Er versank in eine Art Halbschlaf, seine Augen fielen zu. Doch plötzlich registrierte sein Unterbewusstsein einen Bericht aus Phoenix über den Mord an einem Polizei-Detective. Gladden öffnete die Augen wieder.
29
Am Morgen rief Rachel mich an, noch bevor ich aufgestanden war. Ich schaute verschlafen auf die Uhr und sah, dass es halb acht war. Ich fragte sie nicht, warum sie in der Nacht weder auf meine Anrufe noch auf mein Klopfen reagiert hatte. Ich hatte bereits einen großen Teil der Nacht damit verbracht, darüber nachzugrübeln, und war zu dem Schluss gelangt, dass sie vermutlich gerade unter der Dusche gestanden hatte.
»Bist du wach?«
»Jetzt ja.«
»Gut. Ruf deine Schwägerin an.«
»Wird gemacht.«
»Möchtest du Kaffee trinken? Wie lange dauert es, bis du fertig bist?«
»Ich muss anrufen und dann duschen. Eine Stunde?«
»Dann wirst du allein frühstücken.«
»Okay, eine halbe Stunde. Bist du schon länger auf?«
»Nein.«
»Musst du denn nicht auch noch duschen?«
»Ich brauche keine halbe Stunde, um mich fertig zu machen, nicht einmal, wenn ich frei habe.«
»Okay, okay. In einer halben Stunde.«
Als ich aufstand, entdeckte ich die aufgerissene Kondom- Verpackung auf dem Fußboden. Ich hob sie auf und merkte mir die Marke, da sie diese ja wohl offensichtlich bevorzugte. Dann warf ich sie in den Mülleimer im Badezimmer.

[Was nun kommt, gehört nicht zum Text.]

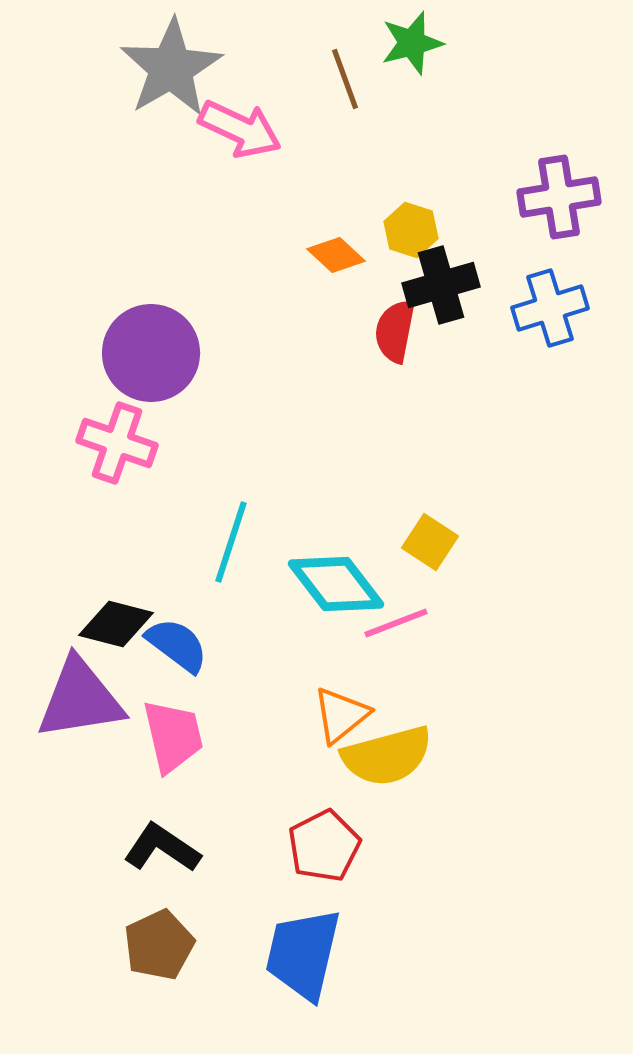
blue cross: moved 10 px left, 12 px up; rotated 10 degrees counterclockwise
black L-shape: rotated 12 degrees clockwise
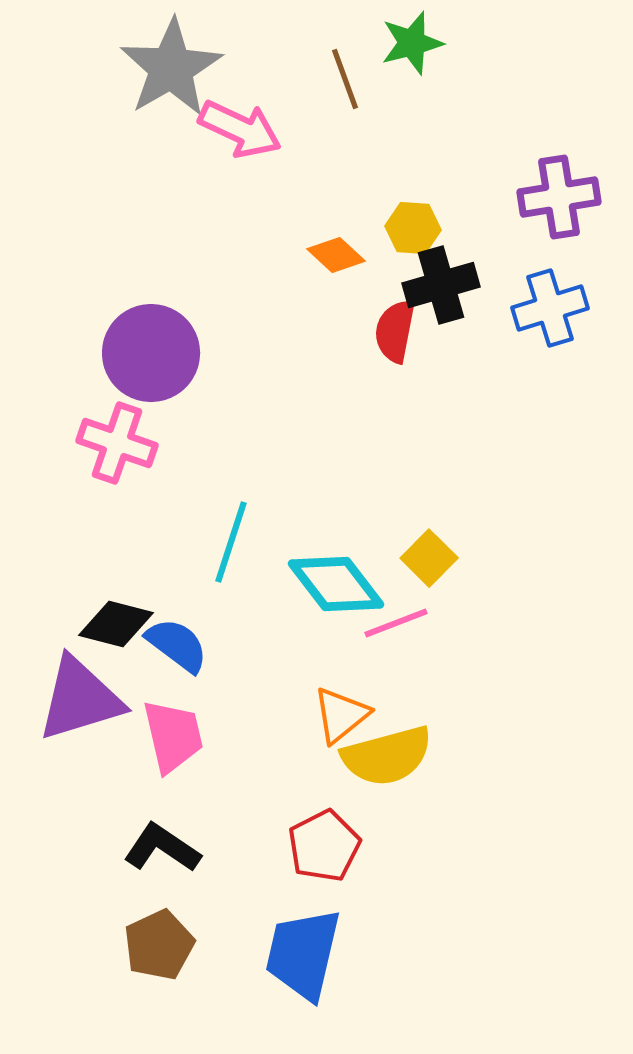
yellow hexagon: moved 2 px right, 2 px up; rotated 14 degrees counterclockwise
yellow square: moved 1 px left, 16 px down; rotated 12 degrees clockwise
purple triangle: rotated 8 degrees counterclockwise
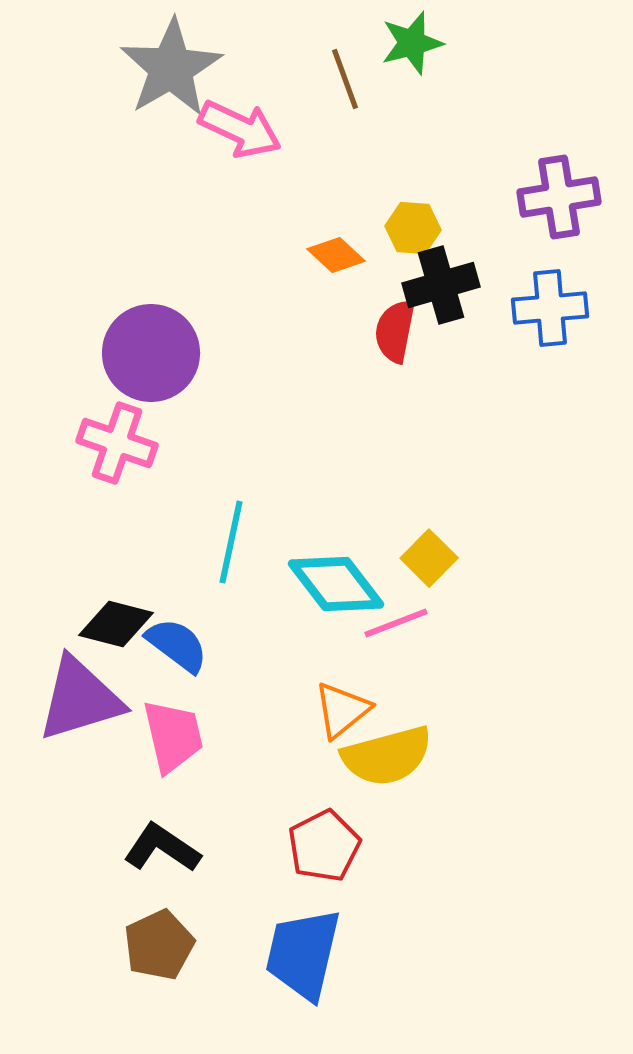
blue cross: rotated 12 degrees clockwise
cyan line: rotated 6 degrees counterclockwise
orange triangle: moved 1 px right, 5 px up
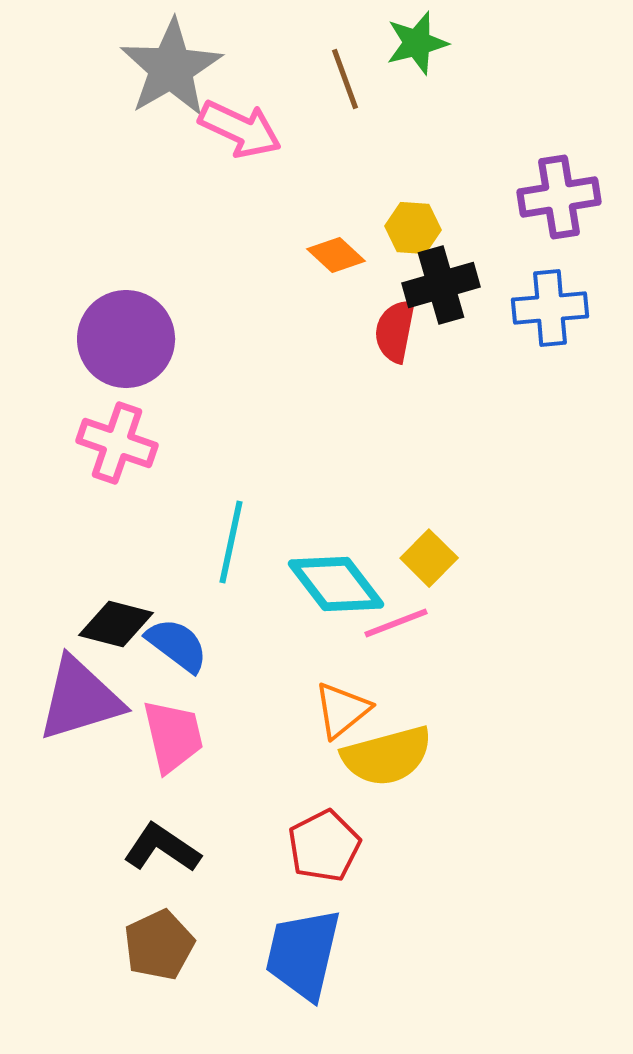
green star: moved 5 px right
purple circle: moved 25 px left, 14 px up
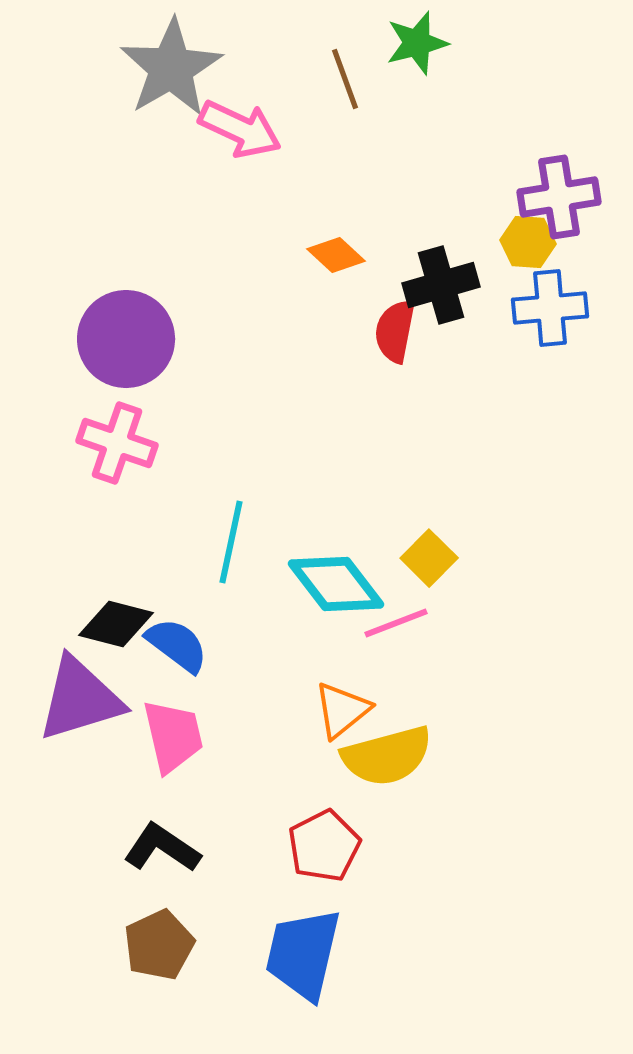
yellow hexagon: moved 115 px right, 14 px down
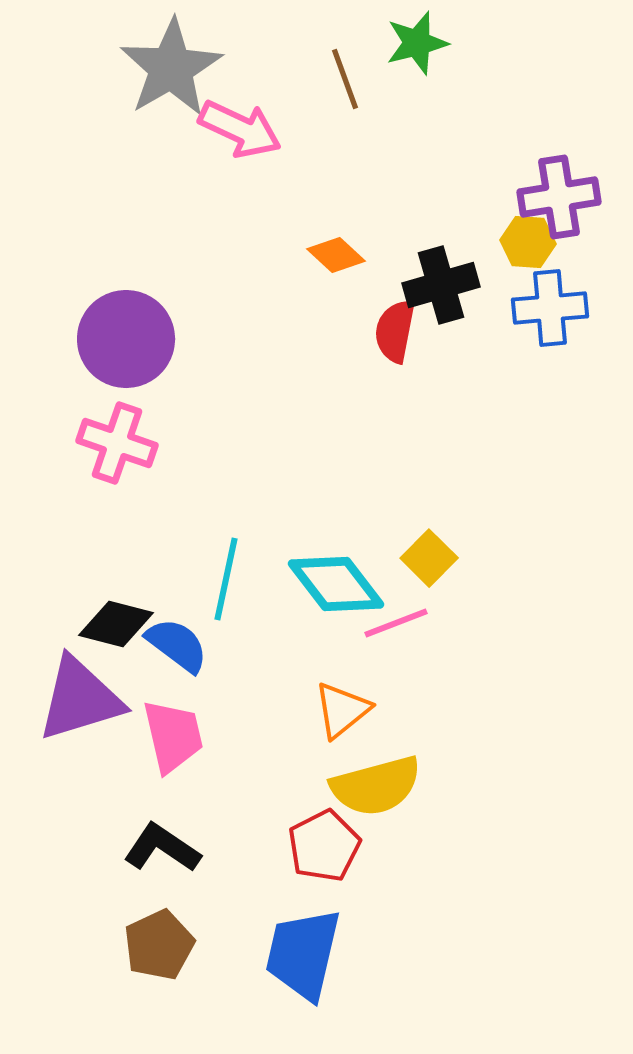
cyan line: moved 5 px left, 37 px down
yellow semicircle: moved 11 px left, 30 px down
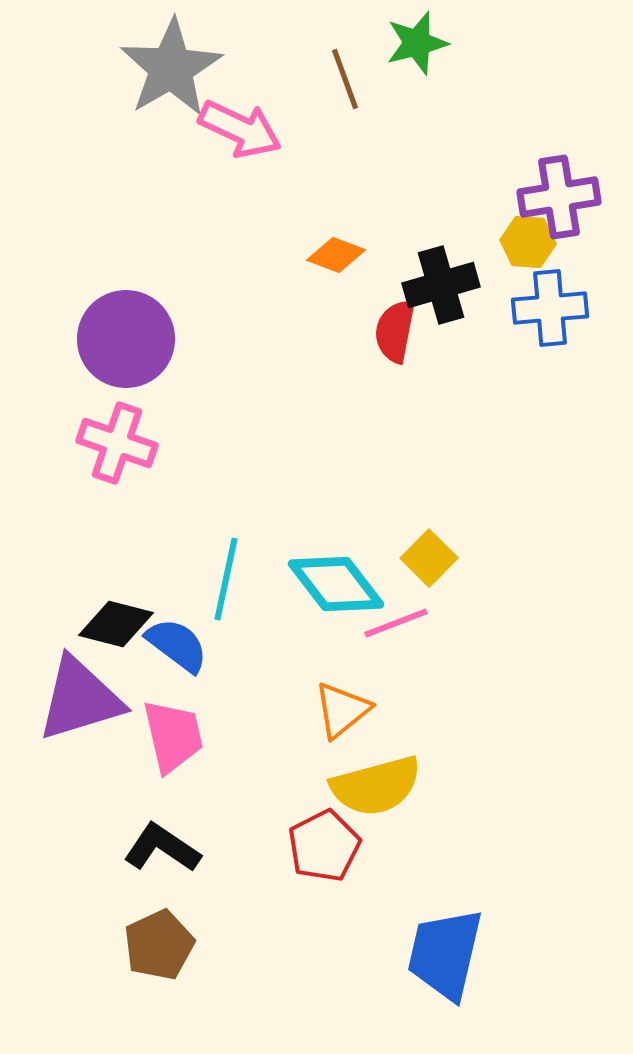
orange diamond: rotated 22 degrees counterclockwise
blue trapezoid: moved 142 px right
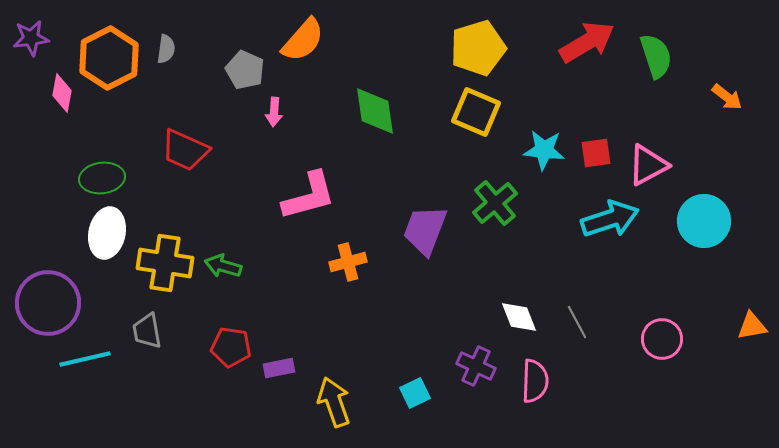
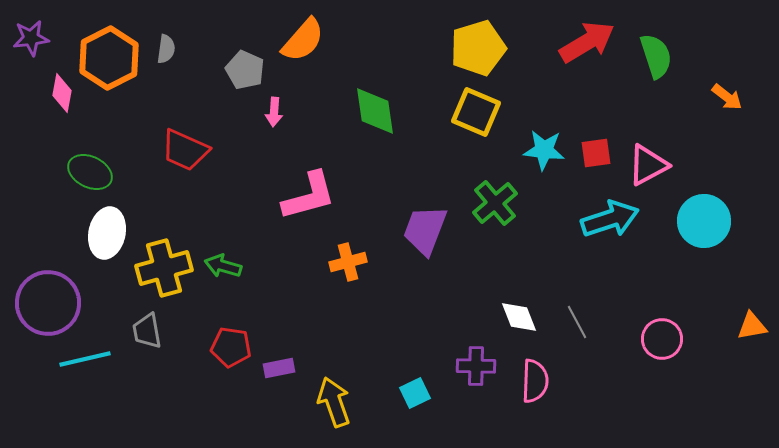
green ellipse: moved 12 px left, 6 px up; rotated 33 degrees clockwise
yellow cross: moved 1 px left, 5 px down; rotated 24 degrees counterclockwise
purple cross: rotated 24 degrees counterclockwise
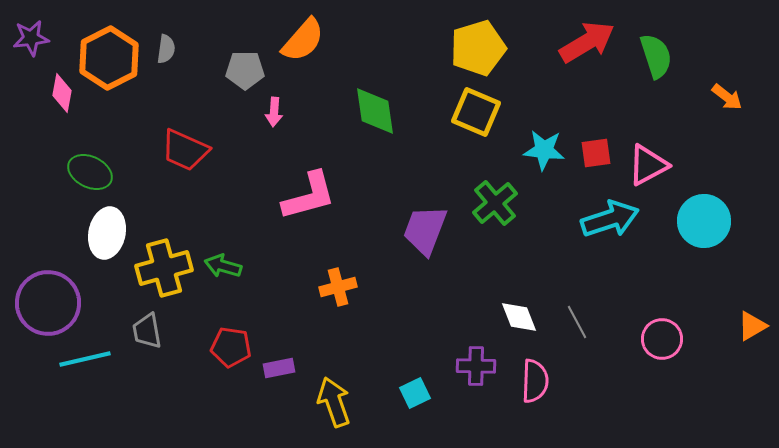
gray pentagon: rotated 24 degrees counterclockwise
orange cross: moved 10 px left, 25 px down
orange triangle: rotated 20 degrees counterclockwise
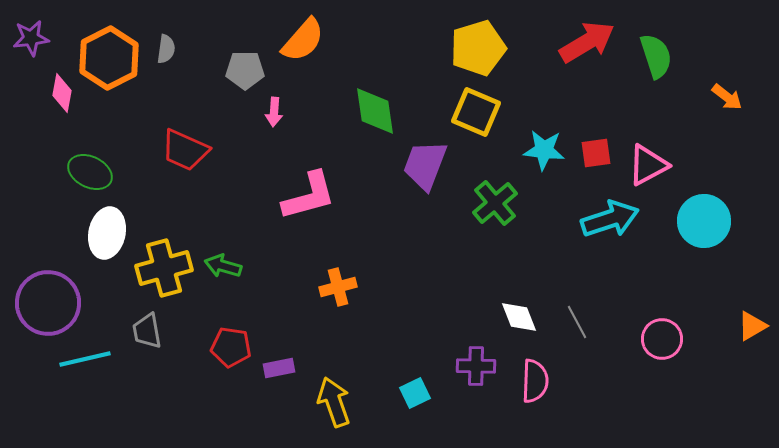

Ich hoffte beinahe, dass Riley nicht zu Hause war, weil ich nicht genau wusste, wie ich ihr beibringen sollte, dass man den Leichnam ihres Mannes wieder ausgraben wollte. Oder wie sie reagieren würde. Aber ich wusste, dass um fünf Minuten vor neun an einem Sonntagmorgen kaum damit zu rechnen war, dass sie sich irgendwo anders aufhielt. Soweit ich wusste, hatten sich ihre Kirchgänge in den letzten Jahren auf ihre Hochzeit und Seans Beerdigung beschränkt.
Sie meldete sich nach dem zweiten Läuten mit einer Stimme, die mir etwas fröhlicher vorkam als in den letzten Wochen. Anfangs war ich nicht einmal sicher, dass sie es war.
»Riley?«
»Jack, wo bist du? Ich habe mir schon Sorgen gemacht.«
»Ich bin in Phoenix. Worüber sorgst du dich?«
»Ach, du weißt schon. Ich wusste nicht, was vor sich geht.«
»Tut mir Leid, dass ich nicht angerufen habe. Es ist alles okay. Ich arbeite mit dem FBI zusammen. Ich kann dir nicht viel erzählen, aber sie beschäftigen sich eingehend mit Seans Tod. Mit seinem und noch ein paar weiteren.«
Ich schaute aus dem Fenster und erkannte die Konturen eines Berges am Horizont. In der Touristen-Broschüre auf dem Nachttisch stand, dass er Camelback Mountain hieß, und der Name passte - er sah wirklich aus wie der Rücken eines Kamels. Ich wusste nicht, ob ich zu viel erzählte. Aber es war kaum damit zu rechnen, dass Riley die Geschichte an den National Enquirer verkaufen würde.
»Äh, es hat sich etwas Neues ergeben. Sie glauben, dass ihnen bei Sean irgendwelche Beweise entgangen sind ... Äh, sie möchten ... Riley, sie müssen ihn aus der Erde holen, um ihn sich noch einmal anzusehen.«
Es kam keine Antwort. Ich wartete eine lange Zeit.
»Riley?«
»Jack, warum?«
»Es würde sehr helfen. Den Ermittlungen.«
»Aber was wollen sie tun? Wollen sie ... ihn noch einmal aufschneiden?«
Die letzten Worte waren nunmehr ein verzweifeltes Flüstern. Mir wurde klar, dass ich den Job, es ihr schonend mitzuteilen, vermasselt hatte.